Theoretical investigation of electronic structures, second-order NLO responses of cyclometalated Ir(III) and Rh(III) counterpart complexes: effect of metal centers

In this paper, eight complexes M-1, M-2, M-3 and M-4 (M = Ir or Rh) in the general formula [M(C<^>N)(2)(N<^>N)] (C<^>N = cyclometalated ligands and N<^>N = ancillary ligands) are systematically investigated by density functional theory (DFT) and time-dependent DFT methods. With the aim to study the influence of metal centers for nonlinear optical (NLO) responses, the geometrical and electronic structures, first hyperpolarizabilities (beta(tot)) and UV-Vis absorption spectra are investigated in detail.

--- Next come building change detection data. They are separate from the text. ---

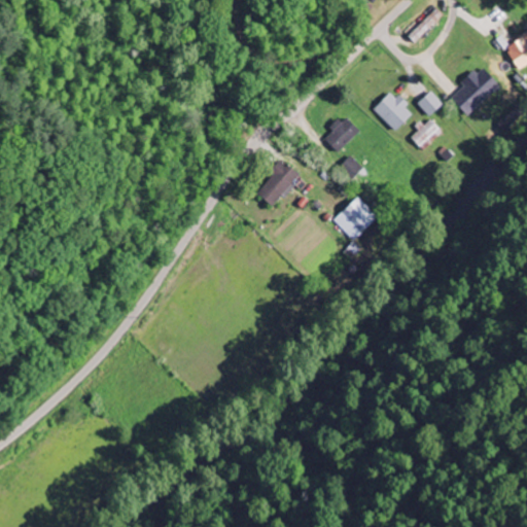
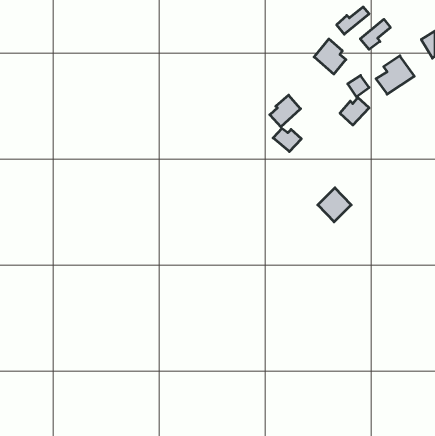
building: none -> [360,19,390,49]
building: [374,89,412,131] -> [314,39,346,74]
building: [255,159,300,206] -> none
building: [332,199,373,240] -> [318,188,351,222]

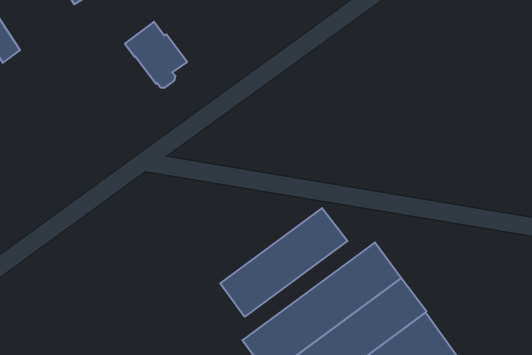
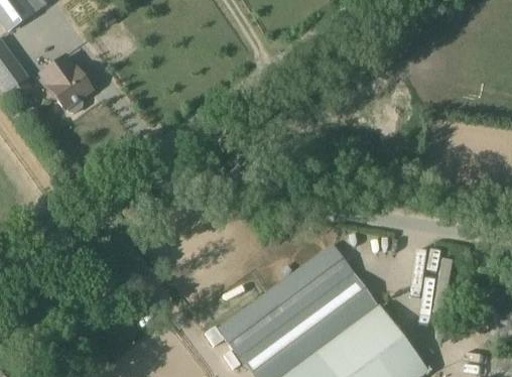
building: [125,22,187,87] -> [39,54,94,112]
building: [220,208,348,317] -> none

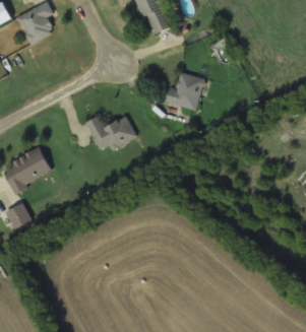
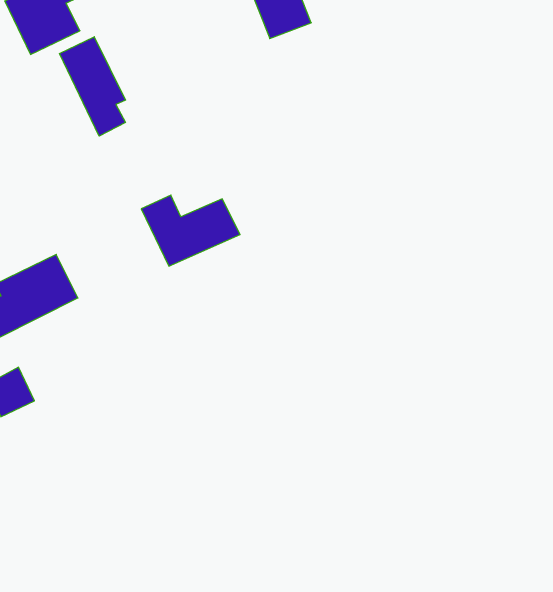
building: none -> [59,37,125,136]
building: [166,73,203,110] -> none

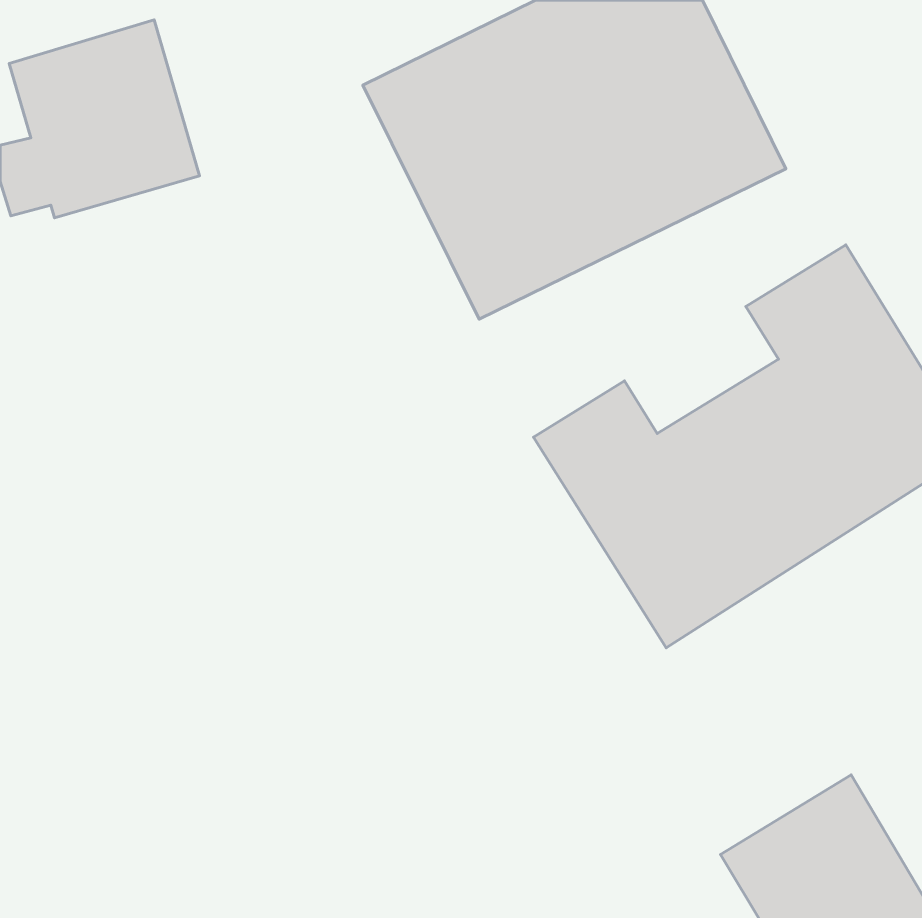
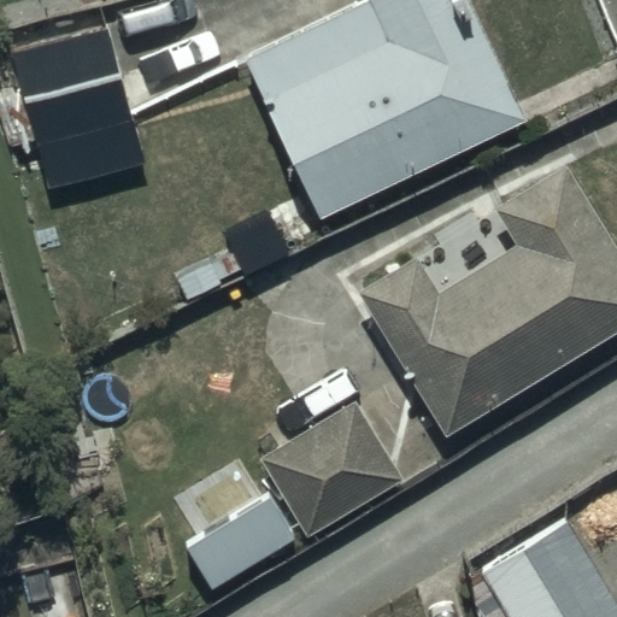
building: none -> [263,404,404,548]

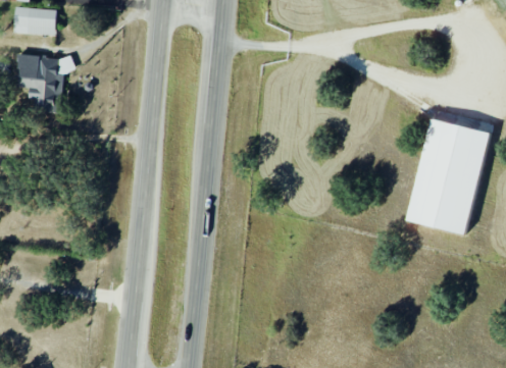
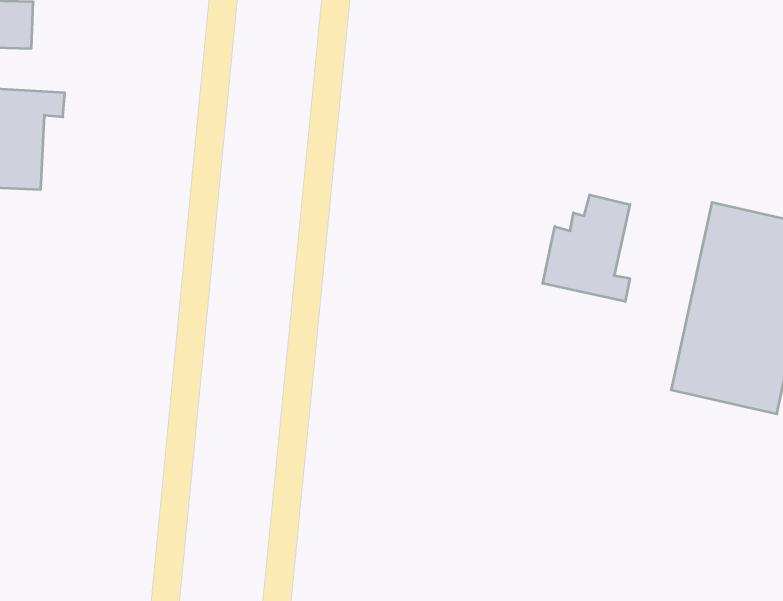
building: none -> [543,195,630,302]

It is found that the beta(tot) values increase 1.8-3.7 times as the metal atom changes from Rh to Ir. Among all the studied complexes, Ir-3 (C<^>N = 4-chloro-2-phenylquinoline with N<^>N = 2,9-dimethyl-1,10-phenanthroline) shows the highest beta(tot) value with an amplitude of 2415.4 a.u. computed at the omega B97XD/6-31G+(d)/SDD level, which can be seen as a promising candidate for second-order NLO materials. In addition, the HOMO energy levels increase upon increasing the size of the metal atom, which contributes to a significant reduction in HOMO-LUMO gaps. The beta(tot) values and HOMO-LUMO gaps are in an inverse relationship. Furthermore, tuning the center metals Ir/Rh can be seen as an effective method to modulate the charge transfer degree. We anticipate that this study may serve as a new strategy for the rational design and synthesis of second-order NLO materials.